For the 2021 State Duma election incumbent deputy for the Chukotka constituency Valentina Rudchenko declined to seek re-election, and Yevtyukhova ran to replace the retiring deputy. Yevtyukhova won the United Russia primary in the constituency with 28.43% of the vote. She also won a primary for Duma of Chukotka Autonomous Okrug, finishing ahead of Rudchenko in a party list contest. In the general election Yelena Yevtyukhova placed first in the constituency with 36.95% of the vote. She also was elected to the Duma of Chukotka AO but chose to work in the State Duma instead.

In the State Duma Yevtyukhova joined United Russia faction and was appointed to the Committee on Russian Far East and Arctic Development. In December 2021 Yevtyukhova changed her committee assignments and joined Duma Committee on Nationalities. She also currently serves on Liaison Deputies' Groups to the Balkan states, to Finland, and to Norway.

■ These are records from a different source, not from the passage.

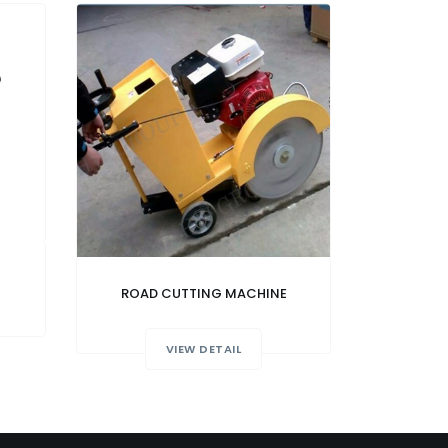
ROAD CUTTING MACHINE
VIEW DETAIL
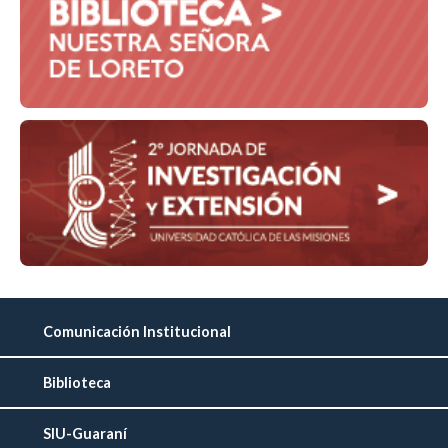
Comunicación Institucional
Biblioteca
SIU-Guaraní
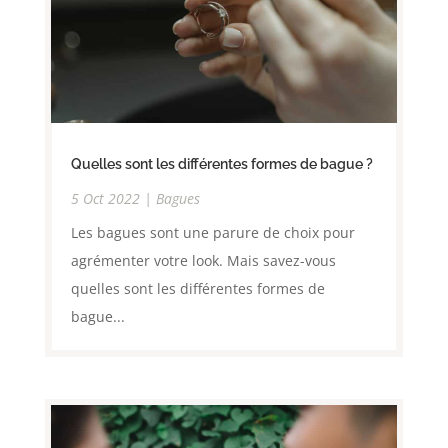
Quelles sont les différentes formes de bague ?
5 Oct 2022
|
Bagues
Les bagues sont une parure de choix pour
agrémenter votre look. Mais savez-vous
quelles sont les différentes formes de
bague...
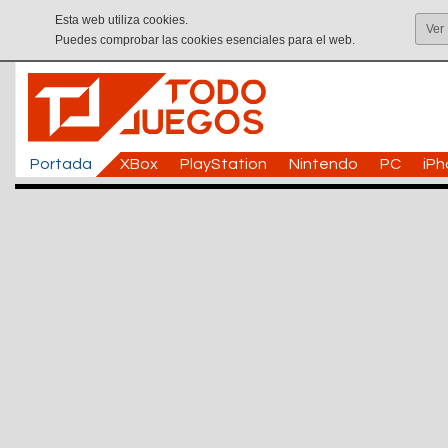
Esta web utiliza cookies.
Ver
Puedes comprobar las cookies esenciales para el web.
Portada
XBox
PlayStation
Nintendo
PC
iP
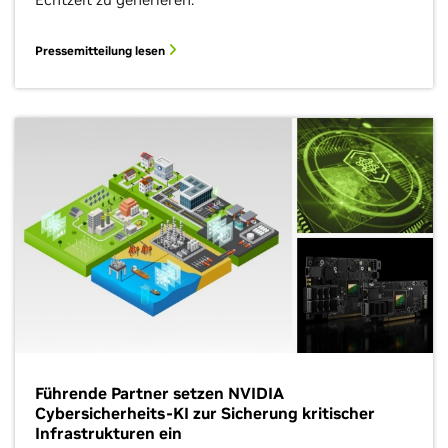
Pressemitteilung lesen
Führende Partner setzen NVIDIA
Cybersicherheits-KI zur Sicherung kritischer
Infrastrukturen ein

On 15 February 2022 Yevtyukhova was one of 351 State Duma members, who approved a letter to President Vladimir Putin, asking him to recognise the independence of Donetsk and Lugansk people's republics, both breakaway states were recognised by the Russian Federation on 21 February. Two days later the European Union placed sanctions on all 351 State Duma members who voted to approve a letter to Putin, including Yelena Yevtyukhova. On 24 March Yevtyukhova was designated by the OFAC as one of the key enablers of the Russian invasion and was put under US sanctions along with 328 fellow State Duma members.

In April 2026 Yelena Yevtyukhova announced she would not seek a second term in the State Duma and intend to return working in Chukotka. Yevtyukhova then endorsed former Deputy Governor of Nenets Autonomous Okrug Aleksandr Dudorov as her successor in the federal parliament.